A debate ensued. Maybe about the time spent at war in a foreign country? Far too full of risk and open to misinterpretation. A trip somewhere ridiculous? A love story? “Write us a story of love and lust in the modern age Robby. That should test your mettle”.
I think I should begin with the disclaimer that the above “Bugger” is an exclamation of dismay rather than part of the love story. Here goes…
How does it all start? The young have it easy. They are beautiful and free of spirit. They mingle and conjoin with abandon and the broken heart is healed as soon as the next pretty face is in sight. My love story can’t be about them. The young know everything about love. It is the one true aspect of life where they have more experience than the generation before them. So it always will be. The youth have the internet, the youth have Tinder and the youth have bravado. The older one gets the less one understands. How can an oldie fall in love?
Where shall we go?
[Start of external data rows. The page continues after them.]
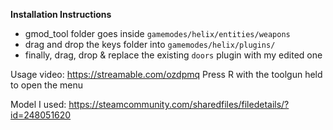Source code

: __Installation Instructions__

- gmod_tool folder goes inside `gamemodes/helix/entities/weapons`
- drag and drop the keys folder into `gamemodes/helix/plugins/`
- finally, drag, drop & replace the existing `doors` plugin with my edited one

Usage video:
https://streamable.com/ozdpmq
Press R with the toolgun held to open the menu

Model I used:
https://steamcommunity.com/sharedfiles/filedetails/?id=248051620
The pubs are loud and full of Sky sports. “grab your coat, you’ve pulled” is less appealing when the sound of your voice is drowned by an inane commentary and the beery cheers of fellow patrons. The nightclub a dark and heaving mass of thumping beats and pulsating hormones. The sweet and sticky aroma of Vodka Red bull bodes ill for romance. The gym drips with energy of the wrong kind. Who could fall in love in a gym? A brief lust perhaps but love? It’s not going to happen.
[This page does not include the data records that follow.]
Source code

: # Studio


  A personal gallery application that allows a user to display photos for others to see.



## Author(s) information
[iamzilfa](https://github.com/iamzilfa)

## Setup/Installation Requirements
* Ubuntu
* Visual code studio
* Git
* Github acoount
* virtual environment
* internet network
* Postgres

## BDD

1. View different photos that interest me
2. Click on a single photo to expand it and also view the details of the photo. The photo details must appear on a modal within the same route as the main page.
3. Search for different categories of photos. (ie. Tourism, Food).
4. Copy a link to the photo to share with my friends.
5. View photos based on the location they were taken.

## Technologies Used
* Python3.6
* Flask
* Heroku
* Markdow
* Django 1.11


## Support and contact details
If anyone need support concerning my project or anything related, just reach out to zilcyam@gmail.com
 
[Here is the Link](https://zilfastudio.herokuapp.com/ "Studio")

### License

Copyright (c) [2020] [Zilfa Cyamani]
Let us follow the example of our Mediterranean cousins. Let us visit the coffee shop. That must be the place to go. We can converse across a cappuccino and slowly simmer with a skinny latte.
Now where do we start? “Nice hat”, “Nice shoes”, “Your dog has just peed on me”. I guess they will all do. “Excuse me madam. You have the most bewitching eyes in Christendom and you lips were formed purely to be kissed by me” probably isn’t going to swing it whilst you are waiting for the cry of “Americano for Robby”. We should save that for later.
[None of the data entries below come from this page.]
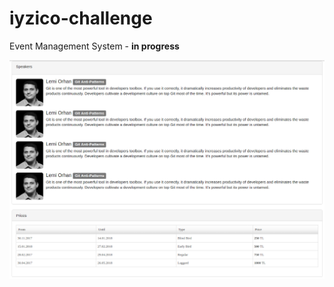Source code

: # iyzico-challenge

Event Management System - **in progress**

![iyzico-challenge sample gui](iyzico-challenge.png)
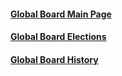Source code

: #### [Global Board Main Page](/)
#### [Global Board Elections](/elections/)
#### [Global Board History](/board_history)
So we have met. Our gaze has locked and there’s a flutter of hand contact in and around the spillage and empty sugar sachets. You’ve pretended it was an accident. The mouth apologises, the eyes do not. We’re stepping in the right direction but there is still the unspoken words.
This is the sliding doors moment. “Would you…”. “Would you pass me a napkin please? I seem to have dribbled”. “Would you care to take a walk with me? I adore you”. “Would you…”.
Those ten words are going to change the shape of your life forever.
Take the napkin and life goes on. Nothing changes and nothing is bad. Time goes by and you perhaps occasionally look back fondly at the brief encounter.
Take the walk and life goes on. Everything changes and nothing is bad. Your stomach flips and never settles. Your head will be in disarray for eternity and you will smile. Forever.
Will that do? Not exactly a love story but perhaps a story of love.